# REQUIRED ACTION:
Pick every line out of the entries below that holds the string "weeks", and report them.

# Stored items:
☆ ☆ ☆ ☆ ☆

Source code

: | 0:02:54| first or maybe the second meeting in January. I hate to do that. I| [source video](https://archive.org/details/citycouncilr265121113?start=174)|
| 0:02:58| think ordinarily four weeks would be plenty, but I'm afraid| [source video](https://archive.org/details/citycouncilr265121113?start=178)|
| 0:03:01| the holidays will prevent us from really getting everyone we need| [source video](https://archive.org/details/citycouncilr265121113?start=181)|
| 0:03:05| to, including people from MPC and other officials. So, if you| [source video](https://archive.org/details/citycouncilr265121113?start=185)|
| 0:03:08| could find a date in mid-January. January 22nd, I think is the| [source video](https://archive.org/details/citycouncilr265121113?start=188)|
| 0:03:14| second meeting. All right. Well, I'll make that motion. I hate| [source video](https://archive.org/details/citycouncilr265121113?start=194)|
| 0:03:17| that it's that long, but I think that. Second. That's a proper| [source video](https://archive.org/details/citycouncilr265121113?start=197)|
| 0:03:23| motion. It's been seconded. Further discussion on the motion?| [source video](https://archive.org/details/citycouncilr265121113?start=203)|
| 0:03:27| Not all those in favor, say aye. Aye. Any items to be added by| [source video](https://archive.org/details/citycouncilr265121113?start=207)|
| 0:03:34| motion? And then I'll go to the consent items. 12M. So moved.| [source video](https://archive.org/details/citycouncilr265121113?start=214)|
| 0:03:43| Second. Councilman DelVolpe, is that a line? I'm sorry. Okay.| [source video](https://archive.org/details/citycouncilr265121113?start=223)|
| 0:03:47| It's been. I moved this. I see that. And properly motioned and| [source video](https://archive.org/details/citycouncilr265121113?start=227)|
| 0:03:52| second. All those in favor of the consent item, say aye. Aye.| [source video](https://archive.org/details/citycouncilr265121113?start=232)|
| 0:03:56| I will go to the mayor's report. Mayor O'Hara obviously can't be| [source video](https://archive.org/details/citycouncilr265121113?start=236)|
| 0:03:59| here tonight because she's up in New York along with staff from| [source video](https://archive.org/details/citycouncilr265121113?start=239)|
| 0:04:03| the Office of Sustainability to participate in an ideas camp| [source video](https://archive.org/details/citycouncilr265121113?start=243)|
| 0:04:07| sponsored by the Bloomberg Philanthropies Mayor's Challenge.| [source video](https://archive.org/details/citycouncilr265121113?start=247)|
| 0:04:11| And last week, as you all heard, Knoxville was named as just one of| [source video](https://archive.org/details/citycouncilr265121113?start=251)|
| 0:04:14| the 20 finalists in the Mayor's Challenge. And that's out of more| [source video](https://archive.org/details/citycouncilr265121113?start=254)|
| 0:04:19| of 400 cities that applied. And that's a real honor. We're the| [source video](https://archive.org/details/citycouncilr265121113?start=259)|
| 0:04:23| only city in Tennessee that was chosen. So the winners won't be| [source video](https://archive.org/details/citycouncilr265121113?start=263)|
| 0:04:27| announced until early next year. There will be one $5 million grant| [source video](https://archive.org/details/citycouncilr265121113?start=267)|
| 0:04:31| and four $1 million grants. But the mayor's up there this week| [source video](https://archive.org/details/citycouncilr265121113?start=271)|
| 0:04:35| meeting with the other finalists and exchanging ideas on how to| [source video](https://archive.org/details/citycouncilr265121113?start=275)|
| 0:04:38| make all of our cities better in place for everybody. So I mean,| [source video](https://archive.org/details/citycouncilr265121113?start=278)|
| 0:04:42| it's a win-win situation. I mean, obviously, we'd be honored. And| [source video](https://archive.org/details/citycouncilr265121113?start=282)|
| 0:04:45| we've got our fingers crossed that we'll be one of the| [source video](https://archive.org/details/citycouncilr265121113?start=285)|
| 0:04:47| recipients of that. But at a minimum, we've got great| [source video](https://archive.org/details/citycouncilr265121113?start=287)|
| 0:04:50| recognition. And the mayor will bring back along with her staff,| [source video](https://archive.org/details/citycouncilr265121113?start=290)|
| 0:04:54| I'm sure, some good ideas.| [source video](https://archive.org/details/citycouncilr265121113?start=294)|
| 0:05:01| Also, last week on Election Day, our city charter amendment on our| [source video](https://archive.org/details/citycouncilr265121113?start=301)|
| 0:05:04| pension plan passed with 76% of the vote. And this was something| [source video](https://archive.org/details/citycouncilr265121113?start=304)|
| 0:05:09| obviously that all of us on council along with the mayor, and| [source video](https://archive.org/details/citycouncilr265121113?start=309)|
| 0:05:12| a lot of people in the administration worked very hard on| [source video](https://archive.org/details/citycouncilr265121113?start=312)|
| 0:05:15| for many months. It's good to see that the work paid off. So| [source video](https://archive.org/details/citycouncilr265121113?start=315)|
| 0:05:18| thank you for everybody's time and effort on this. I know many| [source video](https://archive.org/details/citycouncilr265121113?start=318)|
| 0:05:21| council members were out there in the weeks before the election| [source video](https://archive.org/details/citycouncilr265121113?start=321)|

☆ ☆ ☆ ☆ ☆

# EXERCISE RESULT:
| 0:02:58| think ordinarily four weeks would be plenty, but I'm afraid| [source video](https://archive.org/details/citycouncilr265121113?start=178)|
| 0:05:21| council members were out there in the weeks before the election| [source video](https://archive.org/details/citycouncilr265121113?start=321)|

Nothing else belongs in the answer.